沈宴撇撇嘴,接过下人递来的筷子,狼吞虎咽的大口吃了起来。唔,好吃——他一口一口的往嘴里夹,哪里还有刚才的贫嘴样。
曲悠瞪大眼,看着他那宛如蝗虫过境的灾民样,心里不由的想起了清河村里的曲家人。许久未曾回去,也不知家乡的亲人如何了。她垂下头,眼底慢慢地暗淡了下来。
“怎么了?”
“没事,可能有些想家了。”曲悠淡淡一笑,眉眼间有些不易察觉的哀愁。
沈宴傻愣愣的抬头,因为咽的太急而差点噎到,他挥舞着双手,使劲的掐着脖子,“碎~碎~”
众人迷茫的对望,完全没有听懂他的意思。
曲悠扑哧一下,喷笑出声,“他是要水,给他水。”
幻珊忍着笑,憋的脸都扭曲了,她主动递过茶杯,慢慢的帮沈宴顺着背。
呼——沈宴舒服的呼出一口长气。
“北疆那边闹了灾,百姓颗粒无收,卖儿卖女的满地都是,真是哀鸿遍野啊。”沈宴倚靠在软椅上,神色里有着忧愁。
北疆,怎么如此耳熟。曲悠直起身,回头看向楚钰。
“北疆是楚国的边境之城,对面毗邻着姜国。”楚钰解释。
曲悠点头,心里蓦然升起了危机感。如果说两个国家相隔不远,那么姜国有可能趁虚而入,到时候百姓一定更加的水深火热。

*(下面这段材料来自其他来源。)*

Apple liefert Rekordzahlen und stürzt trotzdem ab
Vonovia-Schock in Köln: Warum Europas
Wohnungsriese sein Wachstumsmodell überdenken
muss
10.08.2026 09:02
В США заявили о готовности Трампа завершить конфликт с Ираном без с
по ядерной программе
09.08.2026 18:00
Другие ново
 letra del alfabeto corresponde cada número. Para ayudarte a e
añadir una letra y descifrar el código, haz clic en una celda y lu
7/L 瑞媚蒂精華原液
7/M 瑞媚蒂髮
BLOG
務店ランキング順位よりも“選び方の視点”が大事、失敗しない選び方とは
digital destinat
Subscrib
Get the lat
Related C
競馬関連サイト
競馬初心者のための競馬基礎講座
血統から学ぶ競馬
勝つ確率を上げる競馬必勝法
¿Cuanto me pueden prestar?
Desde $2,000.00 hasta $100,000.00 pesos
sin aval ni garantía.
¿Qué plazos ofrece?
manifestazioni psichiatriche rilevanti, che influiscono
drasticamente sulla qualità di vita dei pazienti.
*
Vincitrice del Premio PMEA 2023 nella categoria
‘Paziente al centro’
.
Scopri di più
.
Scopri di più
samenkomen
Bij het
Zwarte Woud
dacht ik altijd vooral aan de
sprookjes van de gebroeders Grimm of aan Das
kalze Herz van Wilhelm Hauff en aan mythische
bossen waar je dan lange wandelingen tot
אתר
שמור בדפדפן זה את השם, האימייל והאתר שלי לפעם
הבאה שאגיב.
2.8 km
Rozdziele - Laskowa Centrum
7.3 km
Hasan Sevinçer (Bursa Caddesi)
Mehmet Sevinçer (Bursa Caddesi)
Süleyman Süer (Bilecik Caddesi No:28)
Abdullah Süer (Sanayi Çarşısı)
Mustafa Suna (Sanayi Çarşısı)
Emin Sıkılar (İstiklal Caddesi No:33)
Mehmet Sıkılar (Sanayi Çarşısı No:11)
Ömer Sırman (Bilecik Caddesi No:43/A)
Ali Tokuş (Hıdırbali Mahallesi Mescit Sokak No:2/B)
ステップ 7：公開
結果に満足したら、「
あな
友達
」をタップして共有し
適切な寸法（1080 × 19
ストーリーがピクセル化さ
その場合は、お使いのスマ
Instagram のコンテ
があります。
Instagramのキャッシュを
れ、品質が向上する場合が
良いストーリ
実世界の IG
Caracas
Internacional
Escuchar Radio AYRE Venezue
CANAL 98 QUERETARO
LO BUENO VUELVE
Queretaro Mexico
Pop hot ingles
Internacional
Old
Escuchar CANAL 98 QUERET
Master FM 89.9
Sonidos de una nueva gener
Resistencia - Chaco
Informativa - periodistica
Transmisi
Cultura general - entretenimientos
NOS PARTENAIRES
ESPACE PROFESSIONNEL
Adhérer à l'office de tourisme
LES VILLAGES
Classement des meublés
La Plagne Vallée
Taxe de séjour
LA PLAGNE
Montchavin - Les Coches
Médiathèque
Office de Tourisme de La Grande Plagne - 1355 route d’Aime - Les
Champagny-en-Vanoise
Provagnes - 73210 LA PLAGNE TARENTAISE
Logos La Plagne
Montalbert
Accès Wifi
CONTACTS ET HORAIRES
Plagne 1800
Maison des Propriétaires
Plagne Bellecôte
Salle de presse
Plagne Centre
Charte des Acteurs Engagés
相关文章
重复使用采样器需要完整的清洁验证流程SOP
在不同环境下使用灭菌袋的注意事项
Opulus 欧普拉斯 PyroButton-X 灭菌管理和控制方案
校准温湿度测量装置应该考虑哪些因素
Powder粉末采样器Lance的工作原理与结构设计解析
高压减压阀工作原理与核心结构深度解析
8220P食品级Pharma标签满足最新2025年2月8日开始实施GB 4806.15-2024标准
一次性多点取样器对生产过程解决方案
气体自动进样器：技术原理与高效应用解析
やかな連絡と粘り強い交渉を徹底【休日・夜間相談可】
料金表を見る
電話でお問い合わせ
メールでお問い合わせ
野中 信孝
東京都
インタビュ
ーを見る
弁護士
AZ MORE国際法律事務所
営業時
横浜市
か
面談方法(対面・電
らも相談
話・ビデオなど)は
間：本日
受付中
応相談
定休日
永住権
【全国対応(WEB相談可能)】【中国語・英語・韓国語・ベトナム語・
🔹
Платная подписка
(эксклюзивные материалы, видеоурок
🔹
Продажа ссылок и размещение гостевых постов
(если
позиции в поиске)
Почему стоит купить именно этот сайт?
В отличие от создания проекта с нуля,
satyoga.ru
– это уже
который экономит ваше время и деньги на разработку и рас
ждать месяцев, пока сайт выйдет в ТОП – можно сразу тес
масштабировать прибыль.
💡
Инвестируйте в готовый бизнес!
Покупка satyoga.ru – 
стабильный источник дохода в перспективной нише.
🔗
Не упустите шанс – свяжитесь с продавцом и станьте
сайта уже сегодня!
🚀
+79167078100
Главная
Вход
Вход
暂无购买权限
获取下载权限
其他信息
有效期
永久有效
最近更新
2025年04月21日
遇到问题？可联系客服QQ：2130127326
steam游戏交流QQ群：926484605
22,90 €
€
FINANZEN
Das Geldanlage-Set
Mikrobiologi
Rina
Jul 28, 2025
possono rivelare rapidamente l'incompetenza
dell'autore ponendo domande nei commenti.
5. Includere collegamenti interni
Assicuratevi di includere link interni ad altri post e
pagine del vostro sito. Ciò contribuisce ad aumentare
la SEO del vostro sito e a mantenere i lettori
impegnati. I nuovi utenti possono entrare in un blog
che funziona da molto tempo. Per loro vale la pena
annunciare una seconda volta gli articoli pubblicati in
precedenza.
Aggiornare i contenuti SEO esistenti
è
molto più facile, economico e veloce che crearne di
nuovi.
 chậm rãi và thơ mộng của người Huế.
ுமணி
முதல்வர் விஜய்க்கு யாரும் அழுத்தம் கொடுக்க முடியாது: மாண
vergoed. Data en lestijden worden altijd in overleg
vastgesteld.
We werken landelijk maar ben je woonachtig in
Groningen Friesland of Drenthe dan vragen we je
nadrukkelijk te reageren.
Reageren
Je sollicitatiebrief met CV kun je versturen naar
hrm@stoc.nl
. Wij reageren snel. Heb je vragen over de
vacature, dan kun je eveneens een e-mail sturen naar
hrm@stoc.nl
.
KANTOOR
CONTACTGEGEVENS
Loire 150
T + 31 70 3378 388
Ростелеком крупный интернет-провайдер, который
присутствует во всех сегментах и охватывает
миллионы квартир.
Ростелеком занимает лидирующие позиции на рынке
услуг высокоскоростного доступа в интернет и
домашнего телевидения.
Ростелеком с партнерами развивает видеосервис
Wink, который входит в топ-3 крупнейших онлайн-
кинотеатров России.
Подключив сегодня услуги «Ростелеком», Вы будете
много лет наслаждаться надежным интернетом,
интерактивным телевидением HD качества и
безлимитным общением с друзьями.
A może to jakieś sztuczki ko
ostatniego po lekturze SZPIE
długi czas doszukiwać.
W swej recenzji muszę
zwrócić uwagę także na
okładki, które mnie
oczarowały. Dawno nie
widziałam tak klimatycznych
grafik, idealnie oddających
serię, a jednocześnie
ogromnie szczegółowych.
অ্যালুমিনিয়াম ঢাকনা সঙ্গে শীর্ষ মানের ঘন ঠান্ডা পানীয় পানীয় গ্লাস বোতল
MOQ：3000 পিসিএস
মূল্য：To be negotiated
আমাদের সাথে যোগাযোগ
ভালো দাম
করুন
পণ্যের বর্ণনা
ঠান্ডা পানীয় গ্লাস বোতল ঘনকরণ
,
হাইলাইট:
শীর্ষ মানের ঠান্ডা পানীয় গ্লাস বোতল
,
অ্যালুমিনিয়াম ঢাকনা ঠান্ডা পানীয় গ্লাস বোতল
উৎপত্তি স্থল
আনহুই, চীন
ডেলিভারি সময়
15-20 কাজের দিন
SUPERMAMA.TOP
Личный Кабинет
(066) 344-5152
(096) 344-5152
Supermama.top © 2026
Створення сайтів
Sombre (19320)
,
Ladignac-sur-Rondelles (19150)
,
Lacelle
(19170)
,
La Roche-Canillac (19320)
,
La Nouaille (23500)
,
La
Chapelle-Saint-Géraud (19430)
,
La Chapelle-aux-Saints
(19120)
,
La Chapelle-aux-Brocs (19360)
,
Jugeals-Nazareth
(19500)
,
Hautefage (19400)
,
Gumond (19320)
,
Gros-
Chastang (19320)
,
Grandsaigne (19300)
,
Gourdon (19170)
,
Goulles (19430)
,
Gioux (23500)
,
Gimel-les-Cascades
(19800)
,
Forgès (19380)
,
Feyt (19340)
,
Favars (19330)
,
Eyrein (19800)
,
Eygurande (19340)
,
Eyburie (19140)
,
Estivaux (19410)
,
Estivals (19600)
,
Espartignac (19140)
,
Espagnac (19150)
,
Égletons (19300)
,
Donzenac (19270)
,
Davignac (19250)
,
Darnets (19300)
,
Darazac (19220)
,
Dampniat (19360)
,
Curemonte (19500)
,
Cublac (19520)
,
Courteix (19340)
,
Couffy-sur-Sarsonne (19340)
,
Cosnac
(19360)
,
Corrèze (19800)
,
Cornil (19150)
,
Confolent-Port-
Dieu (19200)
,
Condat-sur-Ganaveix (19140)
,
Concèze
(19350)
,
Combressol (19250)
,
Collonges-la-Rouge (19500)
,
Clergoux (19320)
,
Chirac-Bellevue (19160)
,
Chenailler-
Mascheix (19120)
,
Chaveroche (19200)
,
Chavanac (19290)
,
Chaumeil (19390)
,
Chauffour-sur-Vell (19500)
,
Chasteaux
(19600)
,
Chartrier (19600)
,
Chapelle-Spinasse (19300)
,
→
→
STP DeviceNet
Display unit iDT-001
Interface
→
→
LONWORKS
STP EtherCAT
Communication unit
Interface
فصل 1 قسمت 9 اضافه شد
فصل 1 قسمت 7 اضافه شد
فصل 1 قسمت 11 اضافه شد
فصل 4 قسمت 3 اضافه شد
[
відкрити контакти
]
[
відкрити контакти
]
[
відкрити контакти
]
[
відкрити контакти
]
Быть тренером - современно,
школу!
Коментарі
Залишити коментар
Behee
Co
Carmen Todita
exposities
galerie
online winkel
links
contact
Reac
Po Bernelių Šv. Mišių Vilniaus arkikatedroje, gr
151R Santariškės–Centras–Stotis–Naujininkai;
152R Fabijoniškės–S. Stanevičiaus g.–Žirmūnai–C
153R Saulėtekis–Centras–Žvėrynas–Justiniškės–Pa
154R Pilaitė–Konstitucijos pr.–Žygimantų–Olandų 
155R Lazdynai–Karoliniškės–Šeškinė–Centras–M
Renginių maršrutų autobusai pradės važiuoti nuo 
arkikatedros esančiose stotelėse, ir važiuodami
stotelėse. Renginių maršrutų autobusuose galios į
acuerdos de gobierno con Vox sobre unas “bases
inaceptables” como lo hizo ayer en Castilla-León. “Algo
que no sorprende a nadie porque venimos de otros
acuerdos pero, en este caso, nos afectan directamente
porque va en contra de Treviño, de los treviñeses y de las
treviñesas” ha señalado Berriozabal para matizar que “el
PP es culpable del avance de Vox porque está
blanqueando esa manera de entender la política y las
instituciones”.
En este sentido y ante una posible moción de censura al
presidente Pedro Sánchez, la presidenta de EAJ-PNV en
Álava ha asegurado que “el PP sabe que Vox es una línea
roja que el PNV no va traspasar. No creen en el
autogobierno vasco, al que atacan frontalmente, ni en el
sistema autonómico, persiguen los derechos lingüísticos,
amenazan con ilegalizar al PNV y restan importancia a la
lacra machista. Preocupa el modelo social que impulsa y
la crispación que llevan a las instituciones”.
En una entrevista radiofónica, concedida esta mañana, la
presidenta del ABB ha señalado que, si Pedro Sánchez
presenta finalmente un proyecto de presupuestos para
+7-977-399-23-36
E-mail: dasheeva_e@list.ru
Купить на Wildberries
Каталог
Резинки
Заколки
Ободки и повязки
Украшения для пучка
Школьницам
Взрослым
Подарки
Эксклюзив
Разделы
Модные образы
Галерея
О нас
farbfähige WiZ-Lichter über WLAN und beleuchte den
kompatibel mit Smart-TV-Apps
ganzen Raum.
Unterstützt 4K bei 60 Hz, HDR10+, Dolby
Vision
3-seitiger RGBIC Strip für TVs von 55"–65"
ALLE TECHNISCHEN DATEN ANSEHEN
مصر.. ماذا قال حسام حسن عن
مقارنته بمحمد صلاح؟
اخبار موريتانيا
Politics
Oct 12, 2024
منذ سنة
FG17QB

“钰哥哥,把南城附近的庄子交给我。”曲悠蓦然开口,吓了沈宴一跳。
“你要庄子干什么?”沈宴问。
“种庄稼。”
啥,种庄稼。沈宴一脸懵逼的转向楚钰,“她来洛宁也没闲着?”
楚钰摇头,嘴角含着宠溺的笑。
哎呀,沈宴莫名的抖了抖,动手扫了扫身上的鸡皮疙瘩。
“对了,你怎么会来睿王府?”曲悠猛然想起。